*** READING TEXT Section Begins ***

Thank you, here comes the interesting part :

AND the 1987-1990 high interest rate housing boom came AFTER the 1987 stock market crash. 

SO anything is possible, but not absolute, never say never.


----------



## Broadside (16 August 2007)

this is an interesting discussion, not sure though that money looking for safety will flow into property given valuations *by historic measures* have reached all time highs.  Frankly I see more safety staying in the market or hiding cash under the mattress.

But after 1987 yes property boomed, seems a different set of conditions this time.

Do many people think real estate is a safe bet at this point in time?  With liquidity tightening and real estate in the US under the pump, I certainly don't.


----------



## toothfairy (16 August 2007)

*** READING TEXT Section Ends ***
*** DATA RECORDS Section Begins ***

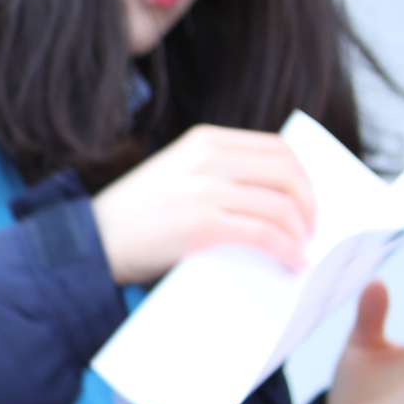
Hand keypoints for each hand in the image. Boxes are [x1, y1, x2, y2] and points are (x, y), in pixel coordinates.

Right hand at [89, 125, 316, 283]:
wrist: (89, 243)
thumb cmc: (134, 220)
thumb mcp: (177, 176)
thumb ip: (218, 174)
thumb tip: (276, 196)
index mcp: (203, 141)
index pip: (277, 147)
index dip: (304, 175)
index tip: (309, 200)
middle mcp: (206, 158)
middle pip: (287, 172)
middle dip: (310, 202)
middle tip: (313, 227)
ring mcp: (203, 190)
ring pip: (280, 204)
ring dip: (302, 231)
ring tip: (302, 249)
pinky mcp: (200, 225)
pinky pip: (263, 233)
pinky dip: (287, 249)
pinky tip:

*** DATA RECORDS Section Ends ***
*** DATA RECORDS Section Begins ***

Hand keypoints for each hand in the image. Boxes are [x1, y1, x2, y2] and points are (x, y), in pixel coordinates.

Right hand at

*** DATA RECORDS Section Ends ***
*** DATA RECORDS Section Begins ***

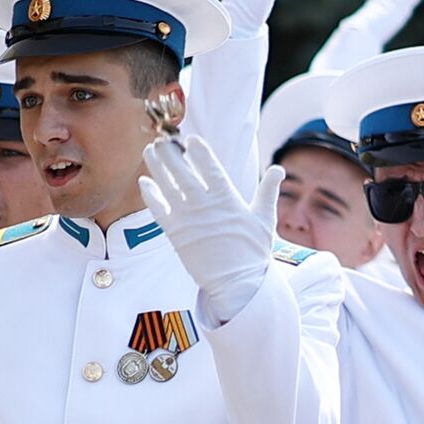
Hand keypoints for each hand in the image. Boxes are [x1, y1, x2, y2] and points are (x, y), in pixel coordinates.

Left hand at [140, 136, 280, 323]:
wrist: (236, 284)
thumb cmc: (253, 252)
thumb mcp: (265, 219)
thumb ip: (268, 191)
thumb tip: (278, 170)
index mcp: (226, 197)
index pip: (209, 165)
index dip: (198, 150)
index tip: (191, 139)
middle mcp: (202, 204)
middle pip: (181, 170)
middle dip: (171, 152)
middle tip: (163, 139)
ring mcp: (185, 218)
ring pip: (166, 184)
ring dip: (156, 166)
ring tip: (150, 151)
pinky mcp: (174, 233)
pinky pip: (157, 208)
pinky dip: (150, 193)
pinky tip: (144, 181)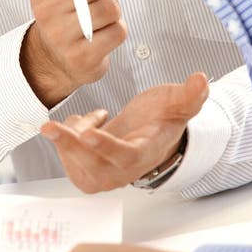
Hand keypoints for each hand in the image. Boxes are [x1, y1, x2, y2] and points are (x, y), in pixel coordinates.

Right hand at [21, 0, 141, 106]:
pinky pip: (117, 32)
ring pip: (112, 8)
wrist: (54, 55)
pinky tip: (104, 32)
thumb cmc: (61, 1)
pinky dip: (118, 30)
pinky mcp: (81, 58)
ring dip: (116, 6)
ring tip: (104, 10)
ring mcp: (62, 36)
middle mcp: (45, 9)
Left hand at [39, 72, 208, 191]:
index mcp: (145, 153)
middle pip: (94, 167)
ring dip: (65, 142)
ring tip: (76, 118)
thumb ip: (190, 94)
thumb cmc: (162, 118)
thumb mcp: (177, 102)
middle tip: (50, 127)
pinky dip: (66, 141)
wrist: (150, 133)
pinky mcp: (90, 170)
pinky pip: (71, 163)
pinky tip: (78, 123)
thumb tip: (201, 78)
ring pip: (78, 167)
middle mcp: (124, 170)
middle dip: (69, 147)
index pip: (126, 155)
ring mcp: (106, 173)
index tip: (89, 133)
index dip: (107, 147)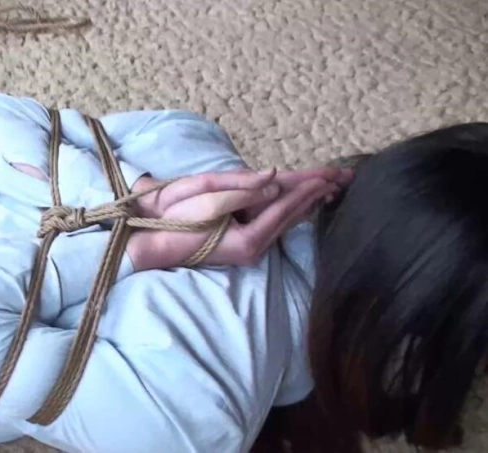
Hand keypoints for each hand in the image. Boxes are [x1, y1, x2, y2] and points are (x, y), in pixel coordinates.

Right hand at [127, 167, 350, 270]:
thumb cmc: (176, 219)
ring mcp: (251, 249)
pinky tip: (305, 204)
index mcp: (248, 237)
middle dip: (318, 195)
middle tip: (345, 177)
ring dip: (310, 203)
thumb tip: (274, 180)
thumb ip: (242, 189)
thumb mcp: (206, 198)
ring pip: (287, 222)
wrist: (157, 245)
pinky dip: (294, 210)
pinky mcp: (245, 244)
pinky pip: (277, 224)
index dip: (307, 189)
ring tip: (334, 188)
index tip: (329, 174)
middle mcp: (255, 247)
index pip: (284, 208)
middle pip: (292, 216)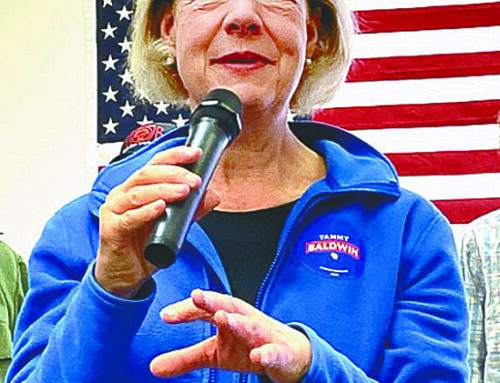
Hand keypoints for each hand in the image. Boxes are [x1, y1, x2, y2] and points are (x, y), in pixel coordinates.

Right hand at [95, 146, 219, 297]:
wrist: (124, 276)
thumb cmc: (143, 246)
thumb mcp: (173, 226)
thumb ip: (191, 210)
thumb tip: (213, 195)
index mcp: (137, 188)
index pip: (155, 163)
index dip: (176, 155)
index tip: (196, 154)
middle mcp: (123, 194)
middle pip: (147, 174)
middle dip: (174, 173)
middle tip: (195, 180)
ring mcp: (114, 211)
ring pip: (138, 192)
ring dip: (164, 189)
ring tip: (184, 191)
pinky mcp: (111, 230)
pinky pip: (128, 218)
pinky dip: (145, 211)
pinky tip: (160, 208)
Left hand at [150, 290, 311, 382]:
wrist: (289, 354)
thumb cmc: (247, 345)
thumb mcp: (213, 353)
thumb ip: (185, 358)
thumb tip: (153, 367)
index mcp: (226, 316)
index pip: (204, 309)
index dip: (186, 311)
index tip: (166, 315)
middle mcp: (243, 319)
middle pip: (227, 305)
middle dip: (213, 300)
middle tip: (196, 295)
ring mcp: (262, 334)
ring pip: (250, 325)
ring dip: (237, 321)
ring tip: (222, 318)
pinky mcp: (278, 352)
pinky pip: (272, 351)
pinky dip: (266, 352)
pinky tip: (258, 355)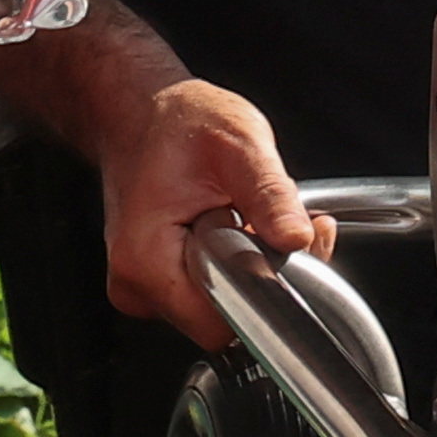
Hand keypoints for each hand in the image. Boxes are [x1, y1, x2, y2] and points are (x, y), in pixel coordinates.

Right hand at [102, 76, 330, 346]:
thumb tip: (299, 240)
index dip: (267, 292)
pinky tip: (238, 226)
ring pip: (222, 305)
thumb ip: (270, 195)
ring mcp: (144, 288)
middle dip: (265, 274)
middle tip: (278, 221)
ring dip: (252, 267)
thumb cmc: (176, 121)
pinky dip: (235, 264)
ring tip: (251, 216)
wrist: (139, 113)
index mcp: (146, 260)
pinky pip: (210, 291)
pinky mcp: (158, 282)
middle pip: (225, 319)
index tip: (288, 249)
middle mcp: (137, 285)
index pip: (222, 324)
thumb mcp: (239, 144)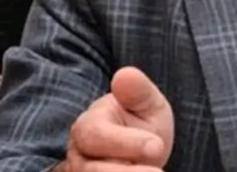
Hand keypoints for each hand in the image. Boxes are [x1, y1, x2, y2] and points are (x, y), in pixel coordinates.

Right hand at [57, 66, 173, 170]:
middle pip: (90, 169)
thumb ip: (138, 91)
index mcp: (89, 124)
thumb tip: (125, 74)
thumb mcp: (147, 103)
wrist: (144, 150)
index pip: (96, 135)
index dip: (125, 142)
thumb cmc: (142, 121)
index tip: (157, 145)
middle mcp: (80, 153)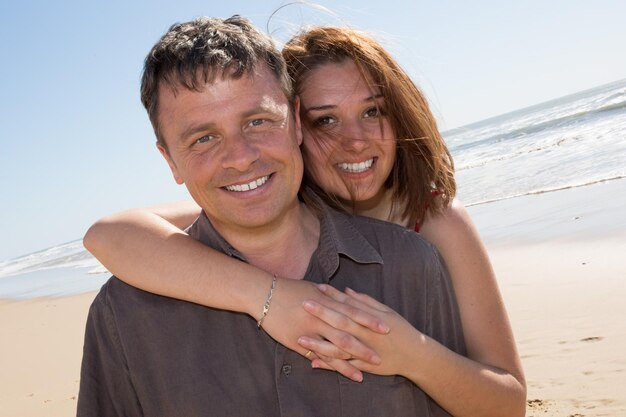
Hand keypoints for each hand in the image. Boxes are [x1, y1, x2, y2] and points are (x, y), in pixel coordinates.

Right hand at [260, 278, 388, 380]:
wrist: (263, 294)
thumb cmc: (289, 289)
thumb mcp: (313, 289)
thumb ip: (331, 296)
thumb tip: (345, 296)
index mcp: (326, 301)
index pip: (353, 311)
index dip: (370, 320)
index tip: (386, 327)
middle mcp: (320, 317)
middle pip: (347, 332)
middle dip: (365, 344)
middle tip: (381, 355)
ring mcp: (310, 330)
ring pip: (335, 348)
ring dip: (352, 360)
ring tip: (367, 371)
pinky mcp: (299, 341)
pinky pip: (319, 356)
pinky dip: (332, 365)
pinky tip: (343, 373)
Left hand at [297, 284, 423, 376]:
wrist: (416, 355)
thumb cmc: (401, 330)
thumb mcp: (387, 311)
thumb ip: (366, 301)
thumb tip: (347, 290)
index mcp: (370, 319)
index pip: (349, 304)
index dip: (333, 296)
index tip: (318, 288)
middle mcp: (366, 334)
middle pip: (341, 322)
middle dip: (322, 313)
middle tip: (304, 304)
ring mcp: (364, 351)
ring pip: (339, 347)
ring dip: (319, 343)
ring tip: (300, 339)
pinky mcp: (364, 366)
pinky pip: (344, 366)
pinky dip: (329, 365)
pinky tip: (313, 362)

*** DATA RECORDS Section Ends ***

* _TASK DESCRIPTION_:
List every distinct year that appears in the forum thread excerpt.

* _RESULT_:
1987, 1990, 2007